Direct Evaluation of tRNA Aminoacylation Status by the T-Box Riboswitch Using tRNA-mRNA Stacking and Steric Readout

• An efficient, broadly applicable method to obtain purified aminoacyl-tRNAs
• T-box riboswitches directly sense tRNA aminoacylation status without proteins
• T-boxes gauge the molecular volume of tRNA 3′ substituents to detect aminoacylation
• Intermolecular coaxial stacking with uncharged tRNA stabilizes T-box antiterminator

SummaryT-boxes are gene-regulatory mRNA elements with which Gram-positive bacteria sense amino acid availability. T-boxes have two functional domains. Stem I recognizes the overall shape and anticodon of tRNA, while a 3′ domain evaluates its aminoacylation status, overcoming an otherwise stable transcriptional terminator if the bound tRNA is uncharged.
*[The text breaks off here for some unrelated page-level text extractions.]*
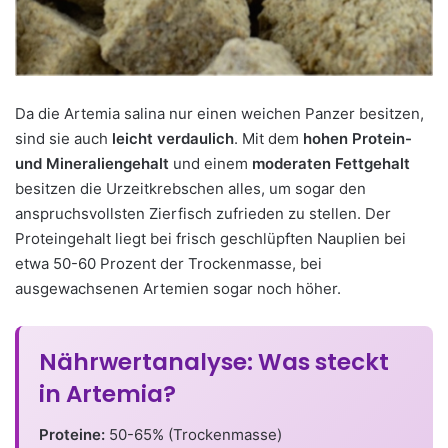
Da die Artemia salina nur einen weichen Panzer besitzen,
sind sie auch
leicht verdaulich
. Mit dem
hohen Protein-
und Mineraliengehalt
und einem
moderaten Fettgehalt
besitzen die Urzeitkrebschen alles, um sogar den
anspruchsvollsten Zierfisch zufrieden zu stellen. Der
Proteingehalt liegt bei frisch geschlüpften Nauplien bei
etwa 50-60 Prozent der Trockenmasse, bei
ausgewachsenen Artemien sogar noch höher.
Nährwertanalyse: Was steckt
in Artemia?
Proteine:
50-65% (Trockenmasse)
Although T-boxes are believed to evaluate tRNA charge status without using any proteins, this has not been demonstrated experimentally because of the instability of aminoacyl-tRNA. Using a simple method to prepare homogeneous aminoacyl-tRNA, we show that the Bacillus subtilis glyQS T-box functions independently of any tRNA-binding protein. Comparison of aminoacyl-tRNA analogs demonstrates that the T-box detects the molecular volume of tRNA 3′-substituents. Calorimetry and fluorescence lifetime analysis of labeled RNAs shows that the tRNA acceptor end coaxially stacks on a helix in the T-box 3′ domain. This intimate intermolecular association, selective for uncharged tRNA, stabilizes the antiterminator conformation of the T-box.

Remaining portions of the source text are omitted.